→ Travail à faire:
1. Reproduisez fidèlement le passage du texte fourni situé entre « Après le constat » et « de ses fondateurs. », ces deux bornes comprises.
2. D'après le texte fourni, comment Freinet considère-t-il les instructions ministérielles de 1923 ?
3. Traduisez en anglais la phrase suivante, tirée du texte fourni : « La lutte revendicative des parents pour leur niveau de vie est donc une condition de l’amélioration de l’école. »

Charte constitutive du Front Populaire de l’Enfance, 20 novembre 1935

Novembre 1935 

Après le constat amer sur le peu de prise en compte dans les programmes du Front populaire des conditions de vie et d’éducation de l’enfance et de la jeunesse qui pourtant représentent l’avenir, Freinet va répertorier les points essentiels, les leviers de changement.
On y trouve un beau plaidoyer sur l’école laïque et ses principes ;  Freinet considère les instructions ministérielles de 1923 comme une véritable charte de l’éducation nouvelle dans les écoles publiques. Il conseille aux parents et aux éducateurs d’utiliser au maximum les possibilités idéologiques et scolaires des règlements, des programmes… qu’il considère comme des conquêtes à défendre. Et surtout ce que peut devenir l’école laïque, si on y fait vivre les grands principes de ses fondateurs.
Mais on ne peut pas dissocier l’école des conditions de vie des familles qui se répercutent obligatoirement sur l’enfant. La lutte revendicative des parents pour leur niveau de vie est donc une condition de l’amélioration de l’école.
Dans cette charte, sont évoqués également les conditions matérielles dans lesquelles fonctionne l’école, les salaires des enseignants, les lieux éducatifs hors école et la presse pour les enfants.
Dans l’ensemble, elle est encore d’actualité, la jeunesse n’est guère au cœur des actions politiques, il suffit de voir le peu de cas en France de la Convention internationale des droits de l’enfant (même s’il y a quelques petites avancées). De plus, les conditions de vie des familles se dégradent, la pauvreté augmente… rapidement.
Dans les points listés par Freinet, il faudrait ajouter le chômage des jeunes, l’école comme grande reproductrice des inégalités sociales et des discriminations, sans oublier les problèmes liés à la destruction de l’environnement.

« Une société ne vit, ne s’améliore et ne progresse que par les forces vives et intrépides qui la poussent hardiment en avant.
[…] Un gouvernement populaire doit tout mettre en œuvre pour que l’Enfance et la Jeunesse puissent, au sein d’une communauté heureuse, s’affirmer et s’épanouir.
L’Enfance se meurt chez nous !
Jamais les conditions économiques et morales ne lui ont été plus fatales : le chômage et la misère entraînent inévitablement avec eux la déficience physiologique et l’affaiblissement plus ou moins catastrophique des possibilités intellectuelles des enfants.
Le fascisme ne serait que l’aggravation des maux redoutables dont le capitalisme accable l’enfance prolétarienne.
Et l’adolescence impuissante cherche en vain les moyens de dépenser sa généreuse activité, de se réaliser par un travail productif et socialement utile, par le dévouement aux grandes œuvres humaines qui sont, pour les jeunes surtout, les vraies raisons de vivre et d’espérer.

→ Données disponibles:
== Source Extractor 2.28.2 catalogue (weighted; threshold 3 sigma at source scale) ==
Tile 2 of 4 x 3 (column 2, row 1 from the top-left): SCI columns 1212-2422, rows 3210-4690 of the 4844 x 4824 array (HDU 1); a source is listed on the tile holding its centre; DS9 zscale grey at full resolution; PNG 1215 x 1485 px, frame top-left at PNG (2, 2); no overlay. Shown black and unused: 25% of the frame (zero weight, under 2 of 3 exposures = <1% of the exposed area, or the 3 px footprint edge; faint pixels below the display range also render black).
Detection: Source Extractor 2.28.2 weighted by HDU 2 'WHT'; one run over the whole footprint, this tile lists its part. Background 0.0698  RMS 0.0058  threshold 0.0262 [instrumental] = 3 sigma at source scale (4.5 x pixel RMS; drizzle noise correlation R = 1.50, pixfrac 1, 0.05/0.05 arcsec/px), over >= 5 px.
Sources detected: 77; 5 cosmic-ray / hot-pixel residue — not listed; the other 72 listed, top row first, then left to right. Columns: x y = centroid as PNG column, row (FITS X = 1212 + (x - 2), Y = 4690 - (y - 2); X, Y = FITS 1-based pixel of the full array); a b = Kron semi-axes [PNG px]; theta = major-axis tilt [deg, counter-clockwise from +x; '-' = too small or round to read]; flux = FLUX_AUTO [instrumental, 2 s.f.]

→ Exercice corrigé:
1.
Après le constat amer sur le peu de prise en compte dans les programmes du Front populaire des conditions de vie et d’éducation de l’enfance et de la jeunesse qui pourtant représentent l’avenir, Freinet va répertorier les points essentiels, les leviers de changement.
On y trouve un beau plaidoyer sur l’école laïque et ses principes ;  Freinet considère les instructions ministérielles de 1923 comme une véritable charte de l’éducation nouvelle dans les écoles publiques. Il conseille aux parents et aux éducateurs d’utiliser au maximum les possibilités idéologiques et scolaires des règlements, des programmes… qu’il considère comme des conquêtes à défendre. Et surtout ce que peut devenir l’école laïque, si on y fait vivre les grands principes de ses fondateurs.

2. Il les considère comme une véritable charte de l'éducation nouvelle dans les écoles publiques.

3. The parents' struggle to press their demands regarding their standard of living is therefore a condition for improving the school.